Едва я вышел, как почувствовал, каких усилий стоило мне это посещение. Я был весь в испарине. Руки у меня дрожали. Меня мучила мысль, что я обещал снова сюда заглянуть. В банкирской конторе таилась смутная, но серьезная угроза. Страх вконец подтачивал мою уверенность в себе, и я невольно спрашивал себя: что я здесь делаю? Каково мое место в мире? Как могу я жить, не имея ни одной точки соприкосновения с миром, где так прочно обосновались банкиры? Правда, я явился в контору не в тоге, но, в общем, неплохо справился с делом. Во время переговоров я решил купить тогу на обратном пути. Я даже убедил себя, что со временем справлюсь со страхом и прогоню гнетущее чувство. Но вот я вошел в погребок. Я чувствовал полное изнеможение. Пересчитав наличность, я пришел к выводу, что у меня не хватит денег

на покупку тоги. Но, в сущности, я этого боялся. Какой-то человек открыл дверь и стал всех оглядывать, вероятно разыскивая дружка. Я оробел и снова подумал, что должен ходить в тоге, чтобы ко мне относились с уважением. Но, подойдя к лавке, где продавали тоги, я остановился.
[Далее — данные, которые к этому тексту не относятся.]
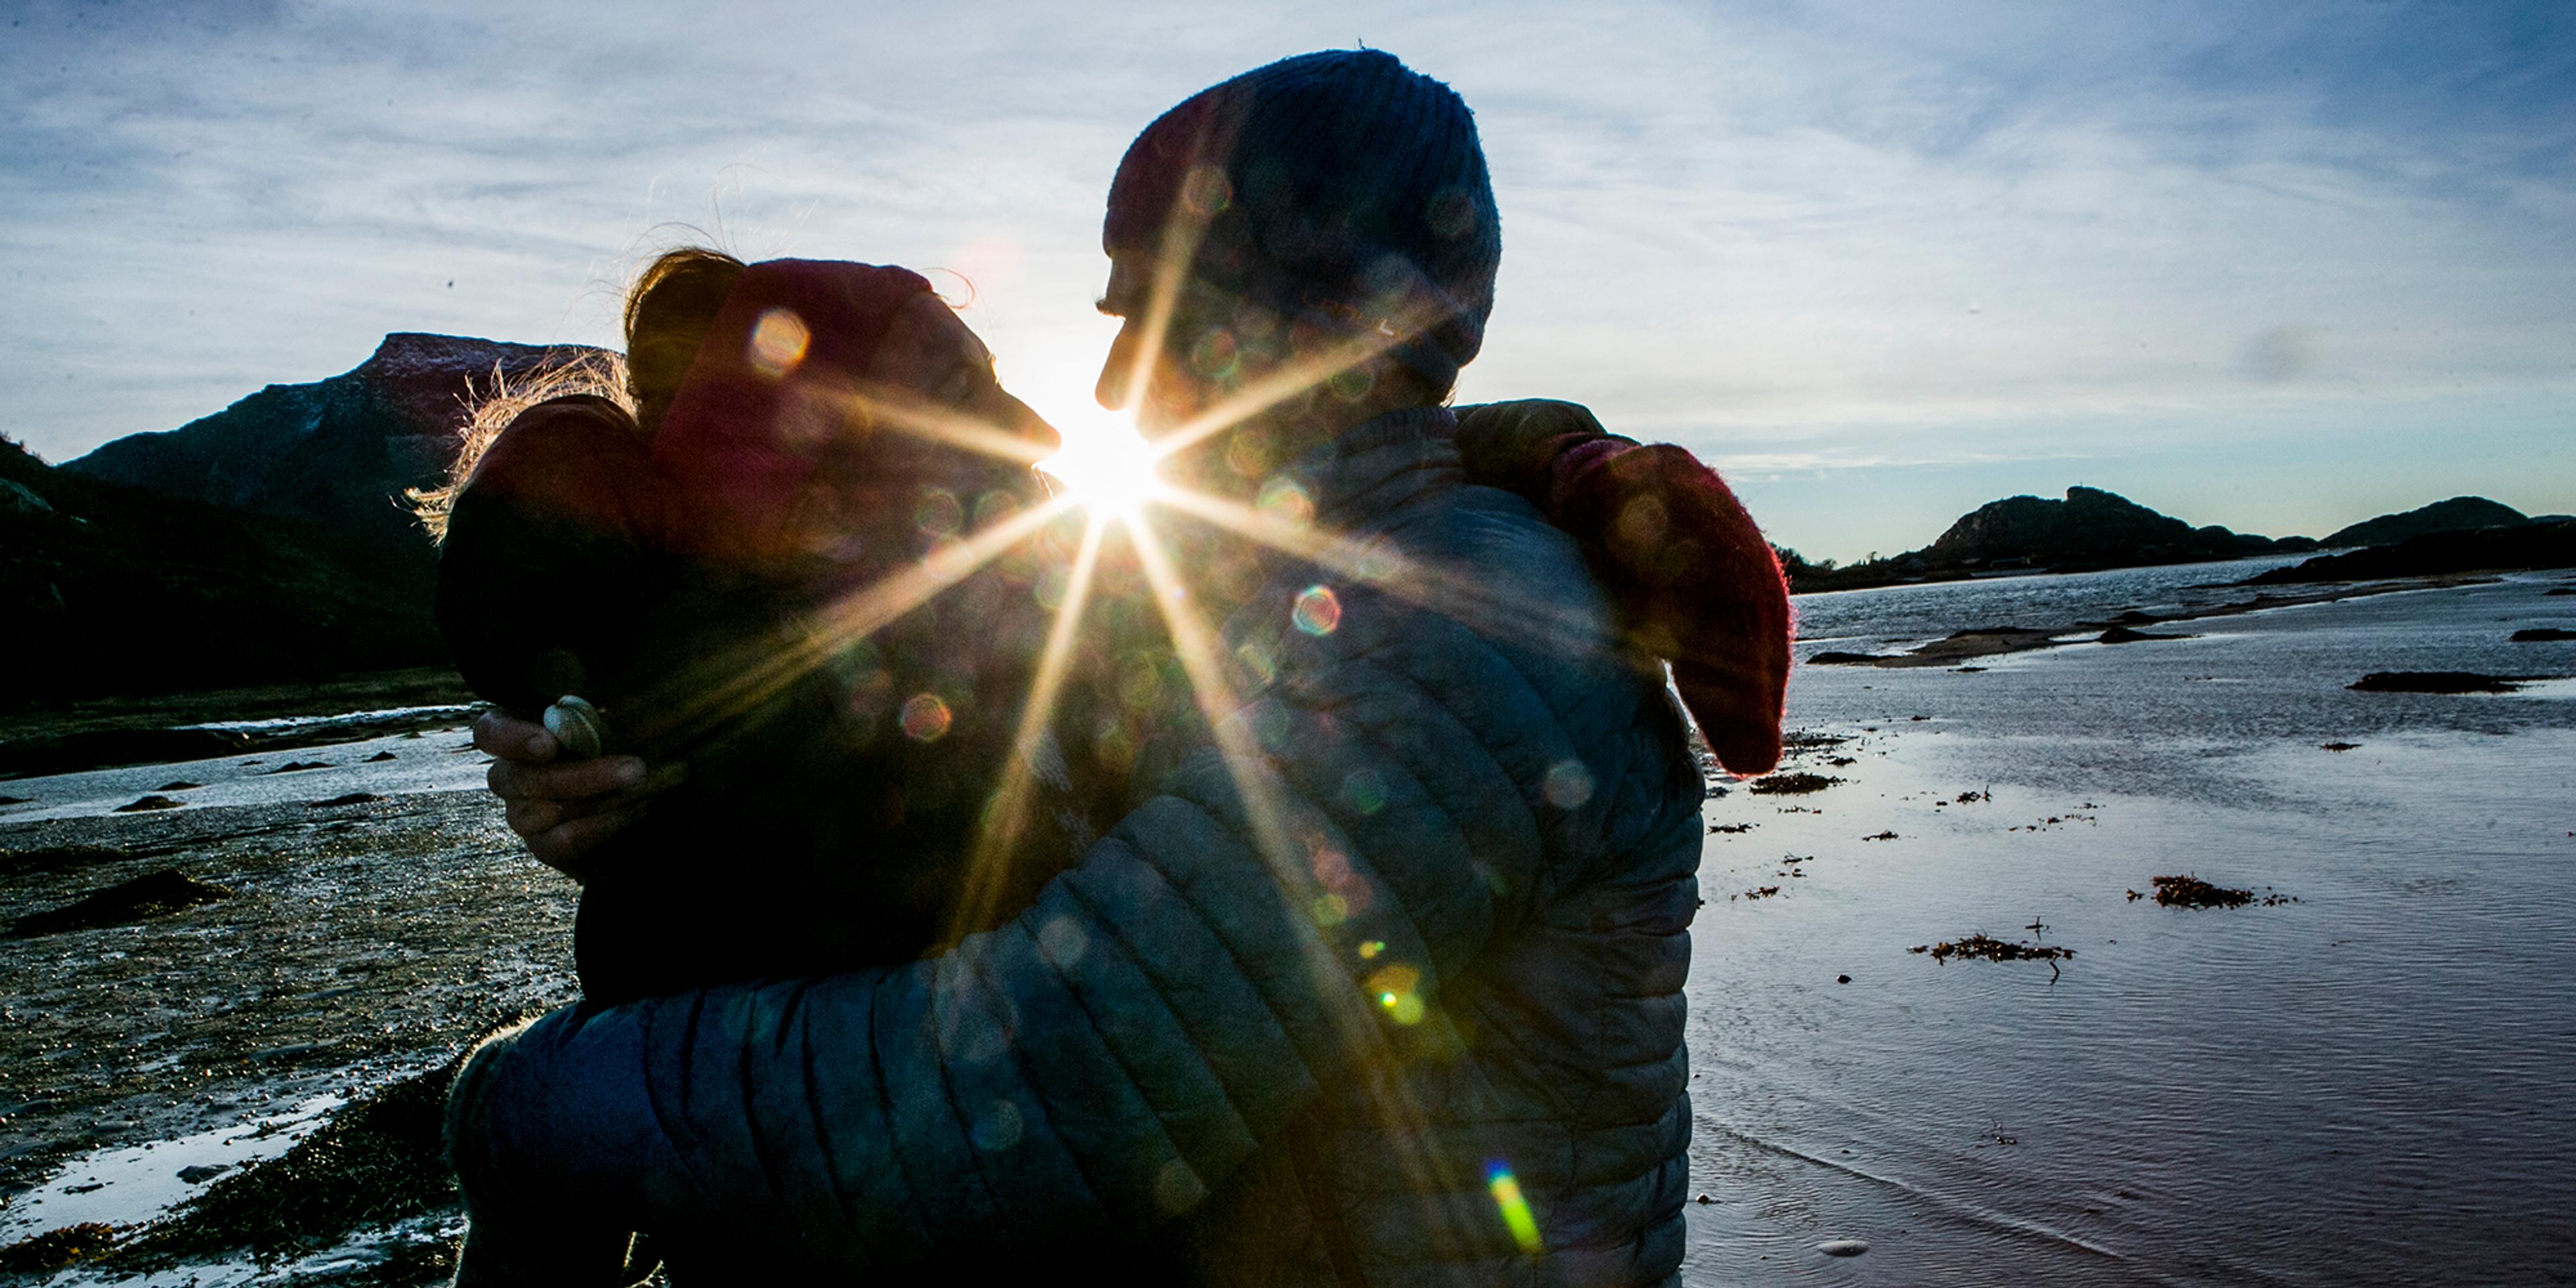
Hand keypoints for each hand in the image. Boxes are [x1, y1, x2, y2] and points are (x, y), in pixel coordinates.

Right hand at [472, 709, 672, 880]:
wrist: (645, 789)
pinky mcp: (544, 846)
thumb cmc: (626, 738)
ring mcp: (522, 813)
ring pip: (535, 814)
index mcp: (519, 731)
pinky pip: (557, 843)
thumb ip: (597, 708)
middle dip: (579, 776)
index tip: (550, 745)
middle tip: (635, 768)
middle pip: (516, 779)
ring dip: (594, 800)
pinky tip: (630, 812)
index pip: (489, 732)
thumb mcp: (616, 713)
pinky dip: (596, 828)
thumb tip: (604, 690)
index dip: (511, 739)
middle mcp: (511, 774)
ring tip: (639, 786)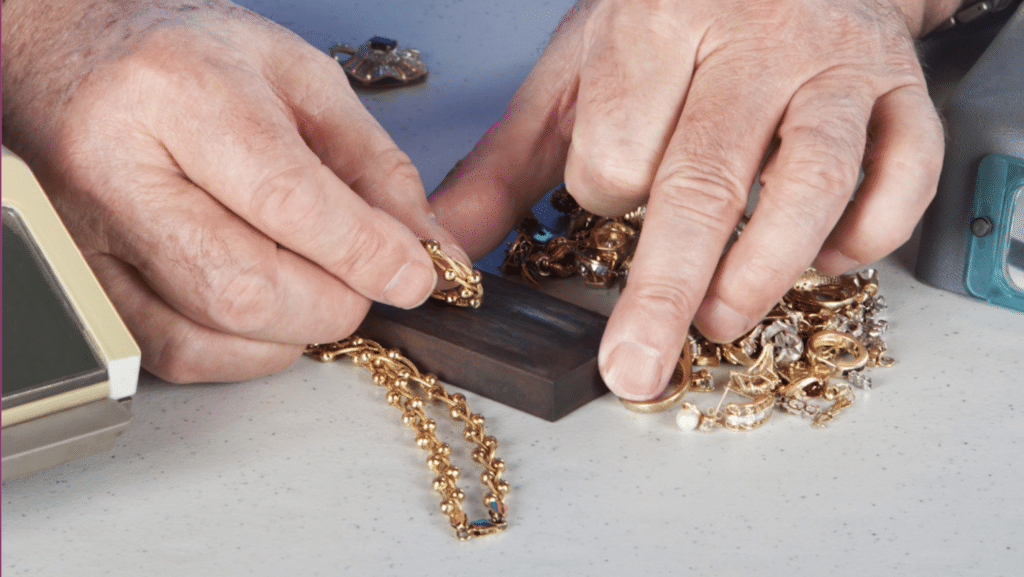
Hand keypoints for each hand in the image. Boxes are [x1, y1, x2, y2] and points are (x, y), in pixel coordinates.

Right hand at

Куплю завтра.

Я ускорил шаги, и мне стало легче. Придя домой, я кликнул Феникса, и мы пошли с ним выпить. Теперь в его обществе я чувствовал себя лучше. И он привыкал сидеть рядом и беседовать со мной. Я обнаружил у него изрядный здравый смысл и проблески юмора, которых прежде не замечал, ибо у него не было случая обнаружить эти свойства. Я уже больше не обращался с ним, как с глупцом, и увидел, что он далеко не глупец. Когда мы выпили, ко мне вернулась уверенность, и я вспомнил о Цедиции. Я ничего не знал о ее судьбе. Я не решался никого расспрашивать о судебных процессах, но прислушивался к разговорам. Как-то раз один мужчина сказал при мне, что не может получить отданные взаймы деньги.

— На другой день я встал спозаранку, чтобы идти на игры… — Тут он запнулся, замолк и переменил тему разговора. Все лица стали замкнутыми, все глухо молчали. Я многое бы дал, чтобы знать, о чем все думали в эту тягостную минуту. Теперь мне казалось, что я вполне могу навестить Цедицию, как навестил Поллу. В голове я составил несколько писем, но не написал ни одного. Наконец очертя голову я послал Феникса купить поношенную тогу. Я тщательно оделся, причем с удивлением заметил, что разучился правильно укладывать складки.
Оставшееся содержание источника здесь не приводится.